The results have also reopened debate over how success and failure at primary level are defined. Victoria University Vice Chancellor Dr. Lawrence Muganga has challenged the culture of treating national examinations for young learners as final judgments.

“The release of examination results is not news. It should be normal for every learner to sit an exam or undertake an assessment. Yet we become overly excited about a national exam for a 12 or 13 year old, while at the same time worrying that they might fail,” Muganga said.

Muganga questioned the logic of branding children as failures in a system that remains structurally unequal.

“Who declares a 13 year old a failure? Our education system is not yet as inclusive as we want it to be,” he said.

He pointed to Competency Based Education as a necessary shift away from memorisation and rigid timelines toward mastery and practical ability. Under this approach, competencies remain constant while time varies, allowing learners to progress when they are ready rather than when the calendar demands.

However, the 2025 PLE outcomes suggest that while policy direction has changed, implementation on the ground remains uneven, particularly in rural UPE schools where the conditions required to support competency based learning are still weak.

“It is no longer about what you can recall, but what you can do with what you know. A learner may score 60 percent and still be a problem solver. That is meaningful education,” Muganga said.
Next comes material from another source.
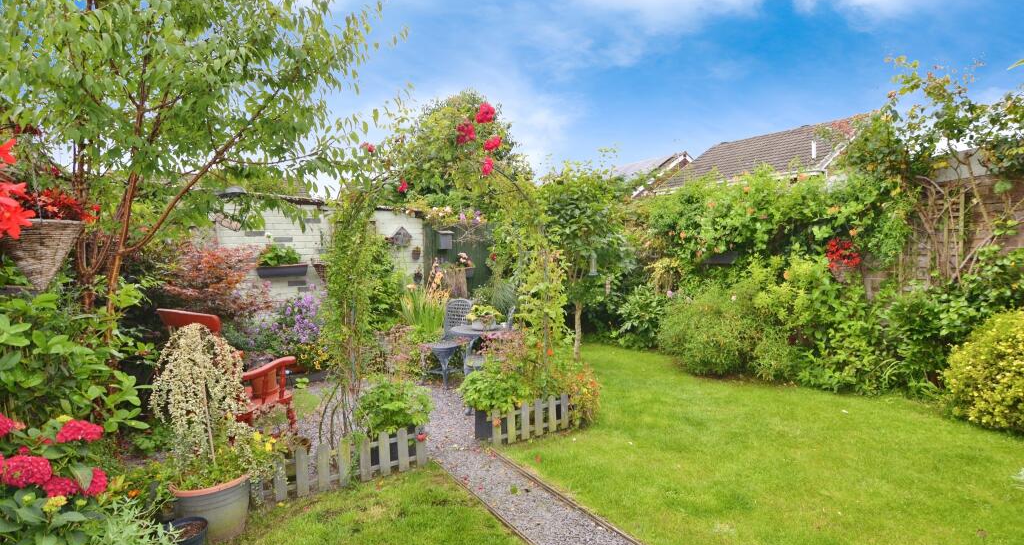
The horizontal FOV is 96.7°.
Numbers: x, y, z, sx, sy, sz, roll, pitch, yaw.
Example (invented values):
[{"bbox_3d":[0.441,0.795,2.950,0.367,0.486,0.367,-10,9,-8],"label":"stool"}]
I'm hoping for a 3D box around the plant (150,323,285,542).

With over 730,000 candidates passing PLE, the primary education system is not in crisis. But with 77,080 pupils leaving primary school ungraded, the results expose a persistent structural gap between reform promises and classroom reality.

That gap explains why, year after year, tens of thousands of children reach the end of primary education without meeting national standards. Until reforms move beyond policy documents and reach the village classroom, the question posed by this year’s results will remain unavoidable.